2. De geur • Om toch structuur aan te brengen, heeft de universiteit van Calefornië het aromawiel ontwikkeld(zie volgende slide) • Hierbij worden 3 aroma's onderkend: • Primaire aroma's • Dit zijn de fruitgeuren van de druivenrassen zelf • Secundaire aroma's • Dit zijn de geuren die voortkomen uit vergisting en houtlagering, zoals toast, amandelen, noten, vanille, boter, melk, e.d. • Tertiaire aroma's • De geuren die vrijkomen uit rijping. • Voorbeelden zijn dierlijke geuren, stal, mest, paddenstoelen, teer, leer, koffie, chocola, laurier, e.d.
2. De geur Aroma wiel
2. De geur • Naast het vaststellen van de geur, heeft het ruiken ook nog een andere functie, namelijk het vaststellen van gemaakte fouten. • De bekendste voorbeelden daarvan zijn: • 'kurk' (muffe en schimmelige geur) • 'oxidatie' (een wat ranzige geur door teveel binding van zuurstof met stoffen in de wijn) • 'azijnsteek' (lijm achtige geur en een zure nasmaak)

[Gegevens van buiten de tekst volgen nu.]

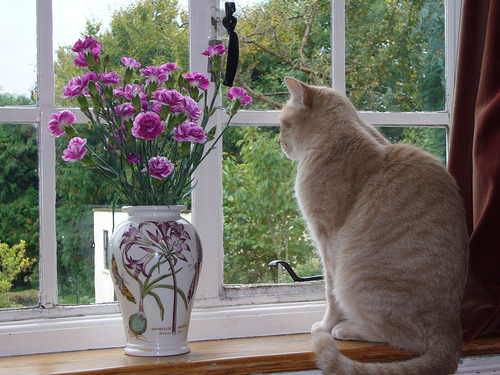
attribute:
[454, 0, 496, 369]
curtain — brown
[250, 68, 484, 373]
cat — beige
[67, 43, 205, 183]
flowers — purple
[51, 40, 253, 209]
flowers — purple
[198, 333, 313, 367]
window sill — brown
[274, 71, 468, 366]
cat — brown, striped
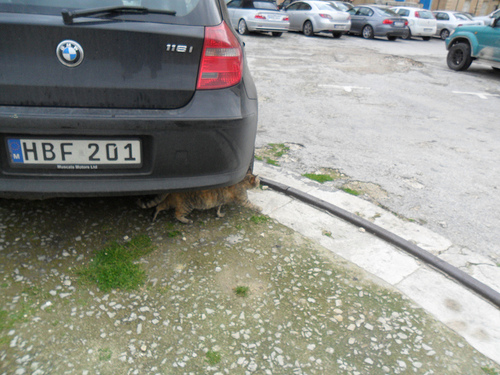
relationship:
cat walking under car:
[133, 171, 260, 223] [1, 0, 259, 199]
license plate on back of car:
[1, 125, 155, 174] [1, 0, 259, 199]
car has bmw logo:
[1, 0, 259, 199] [52, 34, 93, 71]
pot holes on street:
[343, 169, 402, 210] [268, 44, 496, 266]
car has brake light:
[1, 0, 259, 199] [195, 15, 246, 100]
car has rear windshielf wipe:
[1, 0, 259, 199] [56, 6, 191, 36]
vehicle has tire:
[220, 2, 295, 46] [234, 14, 250, 38]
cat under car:
[133, 171, 260, 223] [1, 0, 259, 199]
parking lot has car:
[181, 2, 499, 323] [286, 1, 355, 45]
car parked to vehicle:
[286, 1, 355, 45] [220, 2, 295, 46]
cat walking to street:
[133, 171, 260, 223] [268, 44, 496, 266]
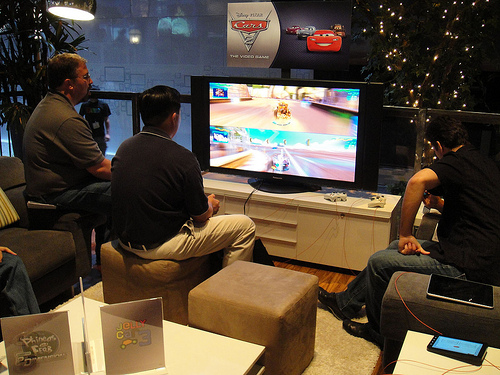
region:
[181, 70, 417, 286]
large television on a white stand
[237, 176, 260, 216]
black cord running down the stand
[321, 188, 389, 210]
two game controllers on the stand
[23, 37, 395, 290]
two people playing video games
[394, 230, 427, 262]
hand on the thigh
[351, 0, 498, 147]
white lights on a tree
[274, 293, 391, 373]
plush rug on the floor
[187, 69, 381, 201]
television is turned on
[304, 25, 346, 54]
a car with a face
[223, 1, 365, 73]
advertisement for Disney Pixar's Cars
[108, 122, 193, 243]
the shirt is black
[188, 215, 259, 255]
the pants are brown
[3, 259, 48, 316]
the jeans are blue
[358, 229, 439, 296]
the jeans is blue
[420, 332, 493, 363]
the phone is on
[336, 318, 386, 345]
the shoes are black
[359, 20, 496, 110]
lights are on the tree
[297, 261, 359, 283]
the fllor is wooden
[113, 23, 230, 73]
the wall is tiled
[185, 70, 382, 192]
it is a television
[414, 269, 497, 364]
it is tablet personal computer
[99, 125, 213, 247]
man wearing black shirt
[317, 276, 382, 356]
man wearing shoe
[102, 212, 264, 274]
man wearing white color pant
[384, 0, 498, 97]
it is a plant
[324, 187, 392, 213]
video game player key board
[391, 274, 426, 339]
it is a cable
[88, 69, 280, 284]
man sitting on bench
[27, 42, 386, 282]
men playing video games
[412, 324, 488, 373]
tablet on the counter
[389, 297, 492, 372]
red cables connected to tablet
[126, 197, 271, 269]
man wearing beige khakis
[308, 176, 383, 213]
video game controllers on the table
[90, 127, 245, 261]
man is wearing blue shirt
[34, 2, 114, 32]
light shining above the man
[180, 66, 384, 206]
a large flat screen tv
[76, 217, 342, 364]
two tan cushioned stools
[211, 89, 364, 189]
a game scene on the tv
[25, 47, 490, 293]
three guys watching tv screen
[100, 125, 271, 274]
a black shirt and tan pants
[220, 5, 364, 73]
an advertizement for Cars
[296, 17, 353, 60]
a red car with a smile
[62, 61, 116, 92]
glasses on man's face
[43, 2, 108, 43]
a light above man's head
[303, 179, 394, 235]
two white controlers by tv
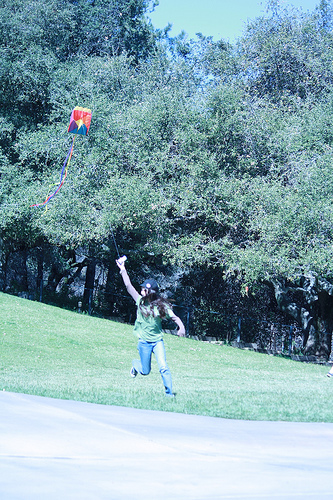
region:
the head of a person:
[130, 263, 167, 311]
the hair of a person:
[133, 261, 184, 320]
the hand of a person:
[104, 239, 156, 268]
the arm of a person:
[113, 232, 140, 318]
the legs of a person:
[123, 310, 230, 394]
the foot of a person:
[122, 352, 149, 402]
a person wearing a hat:
[129, 236, 198, 317]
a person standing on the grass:
[110, 260, 236, 400]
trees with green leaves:
[217, 194, 320, 270]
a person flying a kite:
[49, 7, 239, 369]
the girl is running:
[130, 270, 176, 388]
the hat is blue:
[140, 276, 157, 291]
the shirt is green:
[143, 323, 152, 333]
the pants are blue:
[140, 345, 150, 360]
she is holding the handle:
[113, 255, 128, 263]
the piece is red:
[74, 111, 79, 118]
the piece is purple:
[70, 124, 76, 128]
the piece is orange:
[85, 118, 90, 123]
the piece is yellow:
[77, 121, 81, 126]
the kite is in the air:
[60, 97, 105, 165]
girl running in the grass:
[112, 251, 194, 405]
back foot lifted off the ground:
[125, 359, 149, 383]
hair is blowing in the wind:
[135, 285, 178, 327]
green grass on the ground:
[0, 291, 332, 420]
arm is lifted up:
[110, 250, 149, 315]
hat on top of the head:
[138, 277, 167, 292]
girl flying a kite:
[28, 104, 219, 413]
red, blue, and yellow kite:
[29, 92, 105, 224]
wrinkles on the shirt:
[140, 323, 163, 340]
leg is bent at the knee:
[126, 350, 157, 383]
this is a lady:
[120, 241, 201, 413]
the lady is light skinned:
[122, 270, 139, 291]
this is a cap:
[141, 277, 156, 291]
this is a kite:
[58, 93, 95, 149]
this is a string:
[90, 176, 125, 232]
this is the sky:
[181, 2, 237, 29]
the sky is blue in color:
[194, 9, 236, 28]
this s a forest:
[92, 47, 330, 193]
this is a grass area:
[205, 359, 306, 408]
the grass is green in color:
[213, 355, 250, 383]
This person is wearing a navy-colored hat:
[149, 273, 166, 295]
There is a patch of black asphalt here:
[227, 433, 235, 457]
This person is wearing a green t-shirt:
[141, 301, 167, 359]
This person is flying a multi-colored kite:
[69, 103, 98, 149]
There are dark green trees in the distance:
[214, 137, 259, 220]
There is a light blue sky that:
[210, 7, 228, 37]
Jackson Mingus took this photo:
[67, 173, 257, 469]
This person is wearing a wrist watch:
[116, 264, 134, 293]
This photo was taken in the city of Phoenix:
[64, 106, 200, 332]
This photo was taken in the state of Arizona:
[74, 91, 271, 484]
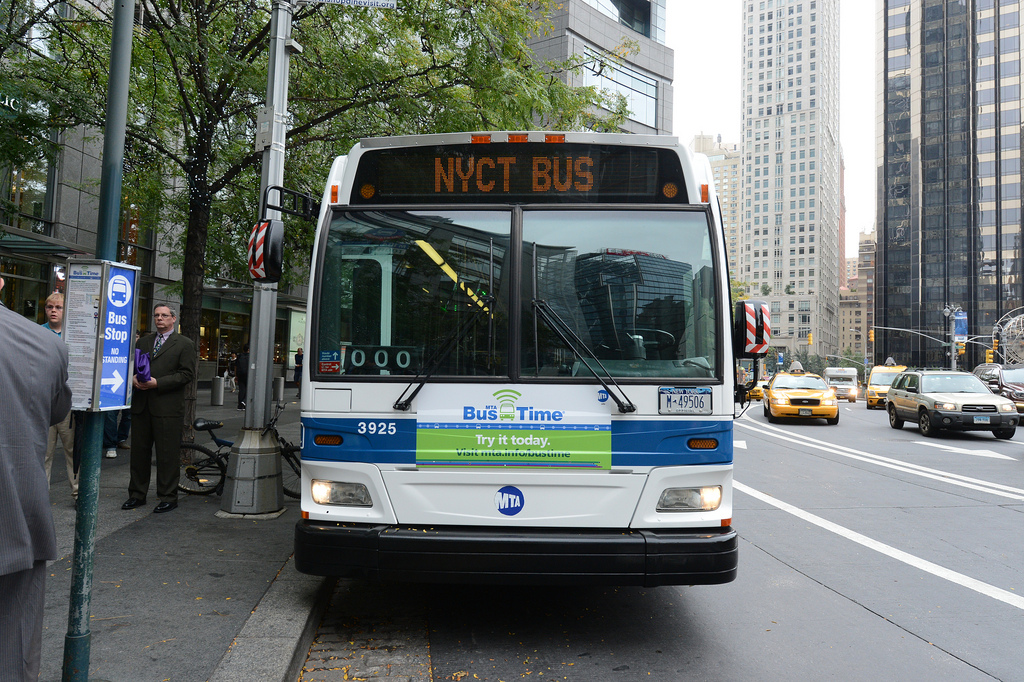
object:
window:
[756, 221, 769, 237]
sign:
[92, 258, 140, 414]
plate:
[654, 387, 719, 414]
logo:
[495, 482, 527, 516]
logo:
[462, 384, 561, 422]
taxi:
[764, 369, 840, 424]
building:
[734, 5, 847, 341]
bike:
[170, 412, 306, 505]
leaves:
[359, 11, 535, 120]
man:
[124, 298, 203, 517]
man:
[0, 267, 72, 682]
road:
[687, 488, 1021, 678]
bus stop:
[46, 259, 146, 675]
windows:
[757, 12, 767, 26]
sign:
[354, 144, 682, 204]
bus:
[289, 122, 745, 588]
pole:
[219, 259, 290, 517]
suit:
[128, 325, 200, 509]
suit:
[0, 303, 72, 679]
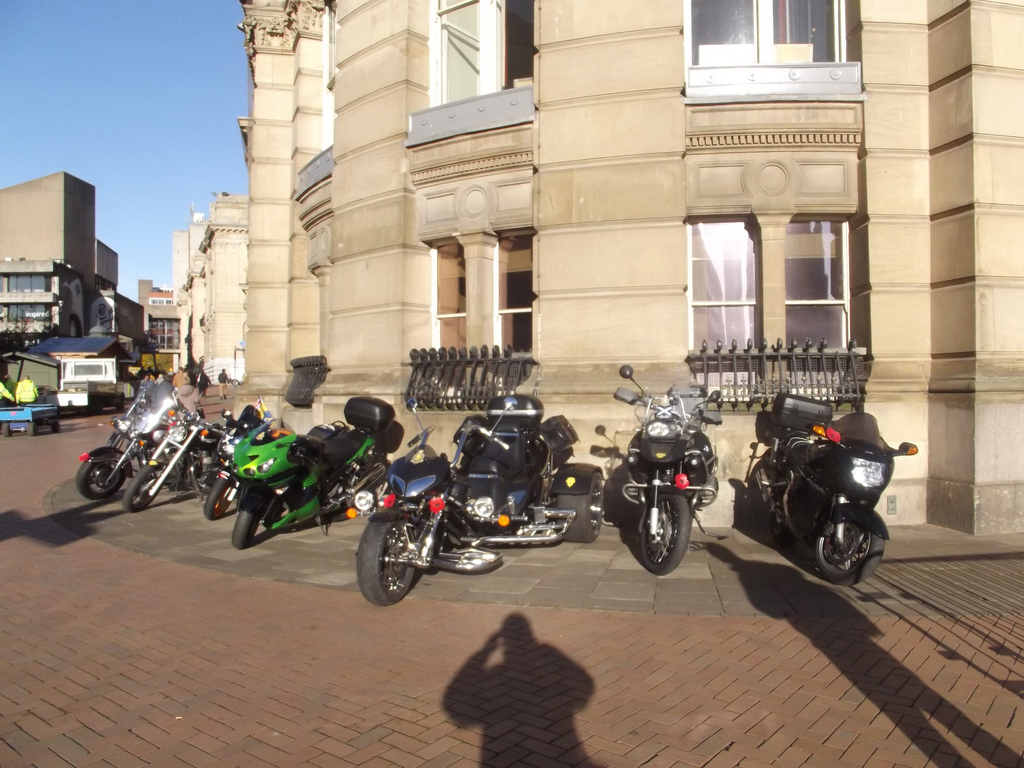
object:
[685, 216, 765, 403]
window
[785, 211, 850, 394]
window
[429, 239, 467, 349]
window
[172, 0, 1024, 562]
building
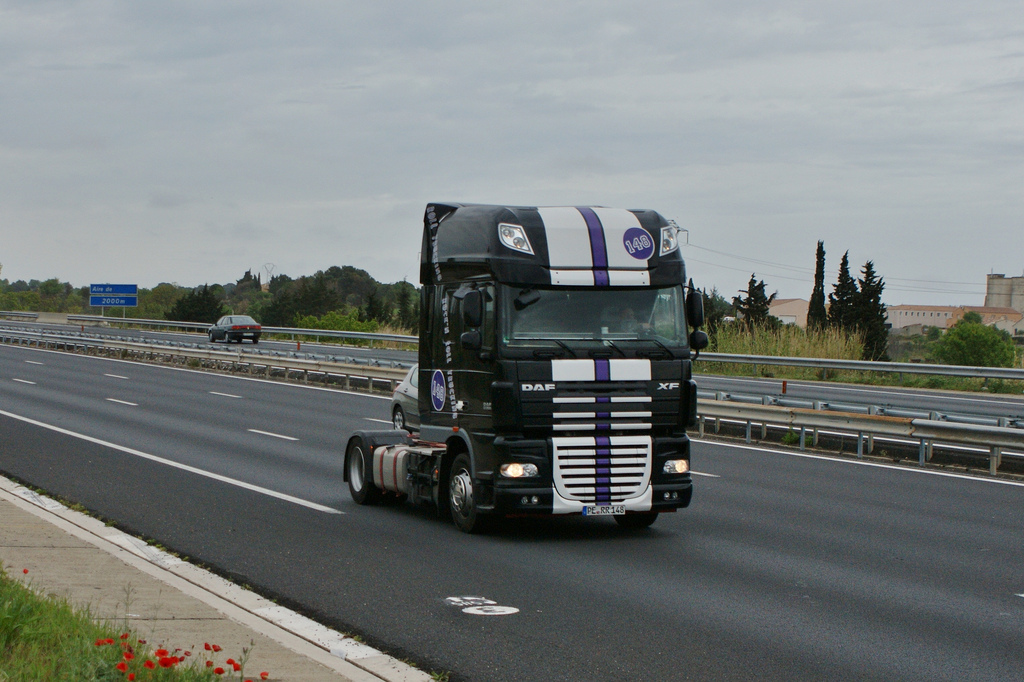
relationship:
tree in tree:
[236, 239, 431, 326] [276, 265, 423, 336]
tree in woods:
[807, 240, 827, 342] [823, 256, 970, 416]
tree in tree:
[733, 256, 820, 350] [731, 272, 783, 331]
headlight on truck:
[663, 460, 688, 474] [340, 172, 691, 540]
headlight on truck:
[499, 463, 538, 477] [358, 187, 704, 518]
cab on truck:
[493, 285, 690, 359] [378, 170, 705, 538]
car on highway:
[192, 315, 266, 341] [23, 317, 248, 510]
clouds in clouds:
[192, 56, 264, 121] [0, 0, 1024, 307]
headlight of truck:
[485, 455, 540, 499] [378, 170, 705, 538]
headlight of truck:
[645, 459, 704, 477] [343, 170, 707, 520]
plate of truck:
[580, 492, 630, 525] [356, 159, 717, 535]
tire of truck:
[324, 419, 383, 506] [358, 187, 704, 518]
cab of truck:
[493, 285, 690, 359] [392, 179, 715, 532]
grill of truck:
[542, 358, 646, 484] [423, 192, 698, 543]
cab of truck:
[466, 215, 676, 304] [408, 209, 705, 527]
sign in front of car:
[81, 278, 151, 309] [200, 302, 265, 354]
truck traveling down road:
[393, 198, 705, 507] [53, 334, 231, 484]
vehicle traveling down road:
[378, 351, 418, 421] [708, 505, 948, 665]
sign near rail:
[88, 283, 138, 308] [64, 317, 151, 365]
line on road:
[69, 425, 214, 493] [97, 364, 257, 501]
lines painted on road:
[103, 384, 296, 434] [94, 390, 304, 525]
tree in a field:
[803, 220, 847, 342] [727, 272, 916, 366]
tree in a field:
[731, 272, 783, 331] [719, 282, 888, 367]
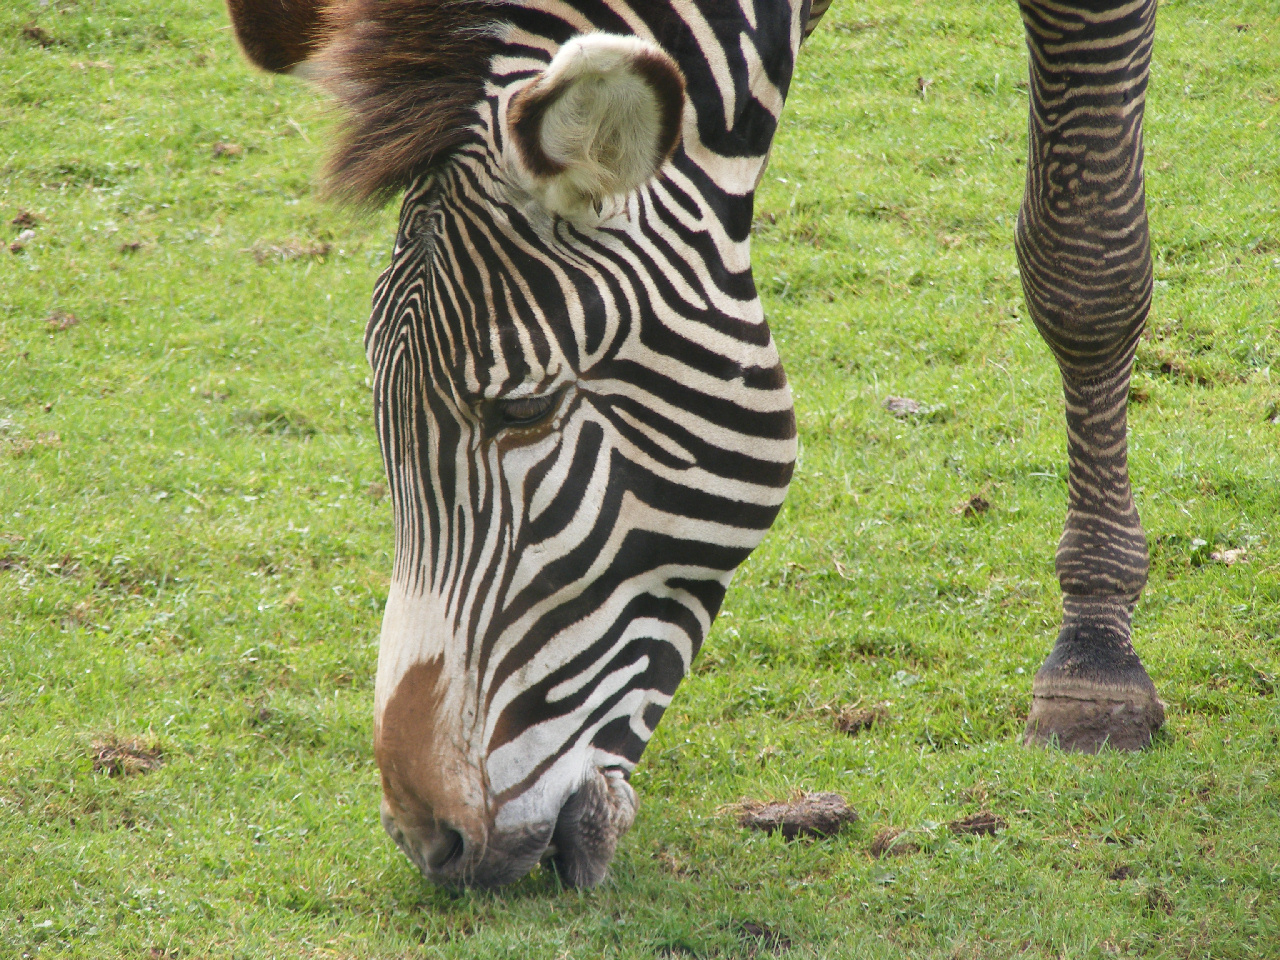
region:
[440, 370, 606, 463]
eye of the zebra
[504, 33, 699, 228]
ear of the zebra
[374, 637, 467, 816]
brown spot on the nose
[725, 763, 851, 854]
tufts of brown grass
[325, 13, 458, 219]
mane on the zebra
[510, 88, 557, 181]
brown on the ear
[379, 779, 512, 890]
Zebra has brown nose.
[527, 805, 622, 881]
Zebra has black and brown mouth.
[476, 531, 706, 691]
Zebra has black and white face.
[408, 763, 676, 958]
Zebra is eating grass.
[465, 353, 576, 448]
Zebra has dark eye.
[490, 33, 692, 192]
Zebra has white and black ear.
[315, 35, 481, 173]
Zebra has dark mane on head.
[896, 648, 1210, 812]
Zebra is standing in green grass.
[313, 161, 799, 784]
Zebra is covered in stripes.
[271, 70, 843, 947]
Zebra is bending head down towards ground.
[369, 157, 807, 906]
black and white face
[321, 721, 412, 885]
zebra has brown nose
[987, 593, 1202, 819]
zebra has grey hoof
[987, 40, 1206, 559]
brown and black leg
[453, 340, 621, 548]
zebra's eye is black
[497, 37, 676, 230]
black and white ear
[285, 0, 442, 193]
black and white mane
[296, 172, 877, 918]
black and white zebra grazing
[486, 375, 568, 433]
the black eye of the zebra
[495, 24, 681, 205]
the ear of the zebra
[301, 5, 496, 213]
the hair of the zebra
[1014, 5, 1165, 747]
the striped leg of the zebra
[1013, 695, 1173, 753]
the black hoof of the zebra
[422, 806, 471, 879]
the nostril of the zebra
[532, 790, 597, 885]
the mouth of the zebra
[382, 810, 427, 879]
the nostril of the zebra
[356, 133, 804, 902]
the head of the zebra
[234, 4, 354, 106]
the ear of the zebra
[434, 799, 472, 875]
the hole of a nostil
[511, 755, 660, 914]
a mouth eating grass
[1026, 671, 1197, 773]
the brown hoof of zebra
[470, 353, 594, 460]
the eye of a zebra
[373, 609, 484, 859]
a brown spot on a nose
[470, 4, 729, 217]
the ear on the zebra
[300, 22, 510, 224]
brown hair of mane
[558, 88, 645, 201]
white fur in the ear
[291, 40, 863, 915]
the head of a zebra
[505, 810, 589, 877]
open mouth of the zebra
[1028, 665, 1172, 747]
hoof of the zebra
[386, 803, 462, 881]
nostrils on the zebra's face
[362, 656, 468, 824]
brown spot on the zebra's nose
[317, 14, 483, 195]
black hair on the zebra's head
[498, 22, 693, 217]
white ear with black trim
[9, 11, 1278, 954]
grass the zebra is grazing on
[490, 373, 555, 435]
black eye of the zebra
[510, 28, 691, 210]
a left ear of a zebra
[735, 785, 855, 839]
a spot of overturned sod from hooves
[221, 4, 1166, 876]
a zebra eating grass in a field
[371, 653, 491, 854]
a brown streak on a zebra's nose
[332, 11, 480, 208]
short dark mane of a zebra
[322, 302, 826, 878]
A head of the zebra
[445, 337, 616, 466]
The eye of the zebra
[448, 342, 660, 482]
A eye of the zebra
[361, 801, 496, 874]
The nostrils of the zebra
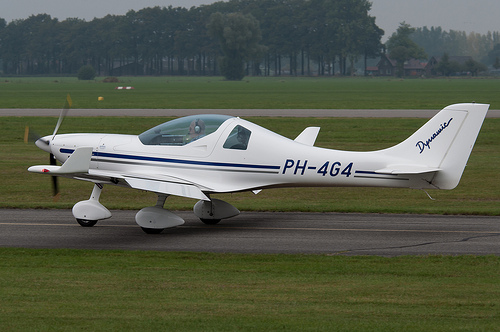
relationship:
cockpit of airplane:
[138, 112, 229, 146] [27, 102, 490, 234]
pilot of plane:
[187, 118, 205, 139] [33, 104, 484, 222]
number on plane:
[281, 155, 355, 182] [33, 104, 484, 222]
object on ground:
[96, 94, 105, 103] [1, 71, 499, 328]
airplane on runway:
[27, 102, 490, 234] [2, 205, 484, 257]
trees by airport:
[4, 0, 496, 74] [6, 78, 496, 328]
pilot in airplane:
[187, 118, 205, 139] [27, 102, 490, 234]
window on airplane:
[138, 114, 237, 146] [27, 102, 490, 234]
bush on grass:
[74, 64, 97, 81] [0, 73, 495, 328]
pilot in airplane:
[184, 117, 204, 146] [27, 102, 490, 234]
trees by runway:
[4, 0, 496, 74] [3, 208, 496, 252]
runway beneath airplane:
[0, 206, 499, 254] [27, 102, 490, 234]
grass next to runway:
[2, 243, 484, 330] [2, 205, 484, 257]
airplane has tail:
[27, 102, 490, 234] [377, 102, 484, 200]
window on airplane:
[214, 124, 254, 154] [27, 102, 490, 234]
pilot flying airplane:
[187, 118, 205, 139] [27, 102, 490, 234]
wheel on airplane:
[72, 206, 103, 230] [27, 102, 490, 234]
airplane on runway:
[27, 102, 490, 234] [1, 209, 484, 259]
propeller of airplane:
[23, 93, 72, 197] [27, 102, 490, 234]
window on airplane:
[138, 112, 233, 144] [27, 102, 490, 234]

3. De smaak Nu nemen we een echte slok, om de smaak en afdronk te beoordelen. Het reukorgaan is ook tijdens het proeven actief, daarom zullen echte proevers tijdens het proeven lucht naar binnen zuigen, ook wel het slurpen. In de mond laat je de wijn rond spoelen, zodat zoveel mogelijk smaakpupillen worden geraakt. Daarbij wordt dan ook de wijn in de mond opgewarmd, waardoor nog meer aromastoffen los komen.
3. De smaak Goede wijn is als volgt te herkennen: Een goede aanzet, waarna de smaak zich doorzet in het middengedeelte Na het wegslikken blijft de wijn nog enige tijd 'hangen' (goede afdronk). Bij een goede wijn proef je na 10 seconden nog iets prettigs. Een lange afdronk is een teken van goede kwaliteit 'De neus' past bij de smaak: je proeft wat je eerst hebt geroken De wijn hoeft niet uitgespuugd, dat is enkel in de gevallen dat iemand veel wijn op een dag moet proeven.
4. Beoordeling De laatste stap. De eindbeoordeling. • Een proever kan zich trainen door nu de volgende vragen te beantwoorden: • Waarbij past deze wijn? • Is de wijn op dronk? • Hoe lang kan ik de wijn bewaren?